Jamestrong, a regional manufacturer of metal cans for prominent Australian and worldwide brands, and the UNSW SMaRT Centre have collaborated to develop an initiative that will improve aluminium manufacturing and recycling in Australia.
The collaboration will position Jamestrong as one of the world’s first aluminium aerosol can makers to not only build aerosol cans from recycled content but also from trash that is presently not recycled due to the presence of mixed elements such as plastics.
The Green Aluminium partnership, funded by Jamestrong and UNSW through the Australian Government’s Trailblazer for Recycling and Clean Energy (TRaCE) program, will integrate UNSW SMaRT Centre’s cutting-edge MICROfactorie recycling technology into Jamestrong’s can manufacturing process at its Taree, New South Wales facility.
Alex Commins, CEO of Jamestrong, expressed excitement about the company’s position at the forefront of recycling efforts in the metal packaging industry, paving the way for a more sustainable future for Jamestrong and its clients.
According to him, the Green Aluminium MICROfactorie cooperation would increase local employment at the facility and open the door for further advancements in environmentally friendly packaging throughout the world.
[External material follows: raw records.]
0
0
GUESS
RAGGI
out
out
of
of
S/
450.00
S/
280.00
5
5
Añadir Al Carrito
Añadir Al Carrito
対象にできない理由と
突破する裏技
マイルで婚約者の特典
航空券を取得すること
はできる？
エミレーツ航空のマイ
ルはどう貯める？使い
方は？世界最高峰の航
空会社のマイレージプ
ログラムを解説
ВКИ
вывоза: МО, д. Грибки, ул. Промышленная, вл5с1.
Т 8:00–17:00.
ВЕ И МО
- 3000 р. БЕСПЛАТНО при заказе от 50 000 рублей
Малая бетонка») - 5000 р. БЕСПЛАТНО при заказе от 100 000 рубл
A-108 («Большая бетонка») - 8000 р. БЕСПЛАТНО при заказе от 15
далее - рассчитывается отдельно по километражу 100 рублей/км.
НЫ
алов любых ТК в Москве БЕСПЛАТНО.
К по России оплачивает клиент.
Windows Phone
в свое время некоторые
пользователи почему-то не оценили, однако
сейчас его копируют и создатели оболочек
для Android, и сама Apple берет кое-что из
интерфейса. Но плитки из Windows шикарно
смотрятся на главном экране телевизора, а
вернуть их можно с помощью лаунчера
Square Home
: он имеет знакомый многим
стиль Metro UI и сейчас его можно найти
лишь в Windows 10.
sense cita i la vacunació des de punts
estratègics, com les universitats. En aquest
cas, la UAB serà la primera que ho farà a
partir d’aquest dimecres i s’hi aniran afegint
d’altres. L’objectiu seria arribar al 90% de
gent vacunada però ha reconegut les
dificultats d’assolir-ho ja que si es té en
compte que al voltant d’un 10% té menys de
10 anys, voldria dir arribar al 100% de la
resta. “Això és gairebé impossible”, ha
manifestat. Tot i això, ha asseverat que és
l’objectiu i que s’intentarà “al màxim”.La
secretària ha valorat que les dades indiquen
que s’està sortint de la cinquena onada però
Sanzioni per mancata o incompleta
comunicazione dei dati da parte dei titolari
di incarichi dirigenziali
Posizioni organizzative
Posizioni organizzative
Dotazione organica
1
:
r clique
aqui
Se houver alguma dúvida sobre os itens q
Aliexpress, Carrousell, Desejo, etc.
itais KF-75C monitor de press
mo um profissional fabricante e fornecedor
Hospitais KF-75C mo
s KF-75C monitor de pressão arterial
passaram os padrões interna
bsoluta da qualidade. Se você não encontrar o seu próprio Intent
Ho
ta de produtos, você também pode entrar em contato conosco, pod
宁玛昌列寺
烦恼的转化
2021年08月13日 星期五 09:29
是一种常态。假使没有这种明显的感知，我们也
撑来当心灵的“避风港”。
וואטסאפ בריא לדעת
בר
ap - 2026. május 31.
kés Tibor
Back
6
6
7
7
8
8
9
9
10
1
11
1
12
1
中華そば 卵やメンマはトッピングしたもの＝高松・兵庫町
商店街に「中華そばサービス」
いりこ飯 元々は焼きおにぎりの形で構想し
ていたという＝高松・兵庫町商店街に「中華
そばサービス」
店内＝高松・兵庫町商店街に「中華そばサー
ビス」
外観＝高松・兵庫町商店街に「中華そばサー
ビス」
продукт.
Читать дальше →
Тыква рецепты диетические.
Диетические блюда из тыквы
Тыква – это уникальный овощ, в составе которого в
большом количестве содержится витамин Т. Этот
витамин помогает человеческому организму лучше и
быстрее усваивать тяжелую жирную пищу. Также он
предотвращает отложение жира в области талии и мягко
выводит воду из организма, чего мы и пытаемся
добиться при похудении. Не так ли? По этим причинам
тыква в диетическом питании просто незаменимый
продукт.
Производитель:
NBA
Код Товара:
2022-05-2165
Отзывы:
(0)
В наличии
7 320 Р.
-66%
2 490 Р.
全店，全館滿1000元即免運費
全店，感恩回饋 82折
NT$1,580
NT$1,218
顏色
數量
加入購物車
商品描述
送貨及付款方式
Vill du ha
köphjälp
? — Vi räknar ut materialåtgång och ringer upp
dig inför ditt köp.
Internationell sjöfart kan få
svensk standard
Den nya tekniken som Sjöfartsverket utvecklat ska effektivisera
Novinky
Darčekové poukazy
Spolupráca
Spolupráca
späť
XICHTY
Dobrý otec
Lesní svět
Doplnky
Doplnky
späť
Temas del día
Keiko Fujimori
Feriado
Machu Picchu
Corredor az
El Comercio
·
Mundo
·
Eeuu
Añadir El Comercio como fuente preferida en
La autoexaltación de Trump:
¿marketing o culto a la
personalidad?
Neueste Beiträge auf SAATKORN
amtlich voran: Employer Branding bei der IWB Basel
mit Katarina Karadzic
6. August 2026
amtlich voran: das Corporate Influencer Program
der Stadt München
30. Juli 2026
“With UNSW SMaRT Centre we are advancing our aluminium casting line capabilities in the existing footprint of our plant in Taree, which will reshore the manufacture process of aluminium slugs that we currently import from Thailand,” Commins said.
He added, “The UNSW SMaRT Centre partnership will mean recycled aluminium will be introduced into Jamestrong’s aerosol can production process, and the slugs produced on the new casting line will be used in the plant’s extrusion process to manufacture more than 100 million aerosol cans per year.”
The relationship with Jamestrong, according to Professor Veena Sahajwalla, director of the UNSW SMaRT Centre, has the potential to revolutionise the usage and re-use of aluminium by aligning recycling and manufacture of mixed waste content that is presently not susceptible to traditional recycling processes.
“Our Green Aluminium MICROfactorie technology is able to recover aluminium from a range of mixed waste feedstocks including waste packaging,” the professor said.
She noted, “The innovative recovery of the recycled aluminium will be incorporated directly into the manufacturing process producing slugs, with varying degrees of recycled content available depending on production requirements.”
Jamestrong is one of Taree’s major private employers, employing 85 full-time employees at its can manufacturing facility, which will celebrate its 30-year anniversary in 2021.
The new casting line will require 30 FTE during construction and 15 FTE during operation, the company said.
Additional technicians and scientists will be on-site as part of the collaboration with the UNSW SMaRT Centre.
While an exact implementation date has not yet been set, it is projected that the new $8 million aluminium casting line’s first construction would be finished by the middle of 2024.
The Jamestrong facility will serve as a testing ground for innovations studied at the UNSW Sustainable Materials Research and Technology (SMaRT) Centre micro-factory once they are operational, providing a real-time production setting for comprehensively evaluating the recycling processes.